M. Gérard Araud a souligné que le président de la République, ainsi que le Premier ministre ont réaffirmé leur volonté d’aller rapidement de l’avant. Il a déclaré que les autorités ont promis l’élaboration d’un document qui retrace  les grandes lignes du plan pour le lancement d’un processus politique de négociation.

“Nous repartons de Bamako impressionnés par la dignité du peuple malien, par la vitalité des institutions de la République. Le Mali a des institutions légitimes, constitutionnelles et légales. C’est à ces institutions de diriger le processus de réconciliation. Nous sommes rassurés que de part et d’autre du côté des autorités et du côté des groupes armés, il existe une volonté de parvenir à une vraie réconciliation qui permet la réunification du Mali”, ajouté le chef de la délégation onusienne.

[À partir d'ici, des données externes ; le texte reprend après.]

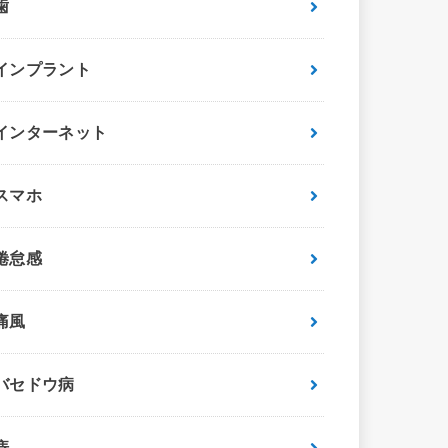
歯
インプラント
インターネット
スマホ
倦怠感
痛風
バセドウ病
痔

M. Gérard Araud a indiqué que le projet de l’Union Européenne (Ue) est de passer de quatre à huit bataillons, afin de reconstruire l’armée malienne. Il affirme que l’objectif des institutions internationales, c’est-à-dire les Nations Unies ou l’Union Européenne, est de rendre entièrement le Mali aux maliens et de faire en sorte que le Mali n’ait plus besoin des Nations Unies ou de l’Union Européenne.

 

 

Selon le chef de la délégation onusienne, cela passe par le fait d’avoir une armée efficace. “Nous ne sommes pas venus au Mali pour imposer quelque chose. Mais plutôt pour demander aux autorités maliennes ce qu’elles ont besoin. Et, nous allons voir comment les soutenir. Au début de la négociation, il est tout à faire normal que les deux parties maximalisent les conditions. Le plus important est que dans les deux camps, il y a la volonté de négocier. Nous pensons au niveau du Conseil de Sécurité que ces négociations doivent être sans pré-conditions. Mais aussi qu’elles doivent se faire sur la base de ce qui a été déjà négocié, c’est-à-dire l’accord préliminaire de Ouagadougou, qui a des éléments sur le cantonnement et le début de la négociation. L’objectif de désarmement des groupes armés est là. Il ne peut pas avoir un Mali avec des groupes armés. C’est tout à fait évident. Il y a la logique du cantonnement dans l’accord préliminaire de Ouagadougou. Mais, en ce qui concerne le désarmement, il faut désarmer les groupes armés, le Mali ne peut pas exister avec des groupes armés, cela est une évidence”, a précisé M. Araud.

Toujours selon M. Araud, tout ce qui est  tenté à Alger et à Ouagadougou constitue des efforts préliminaires, mais l’aboutissement de la négociation doit se faire à Bamako. “Je crois que ça c’est quelque chose dont tout le monde est conscient. Le  sort du Mali se règlera à Bamako. La négociation de l’accord final se fera à Bamako”, a ajouté, M. Gérard.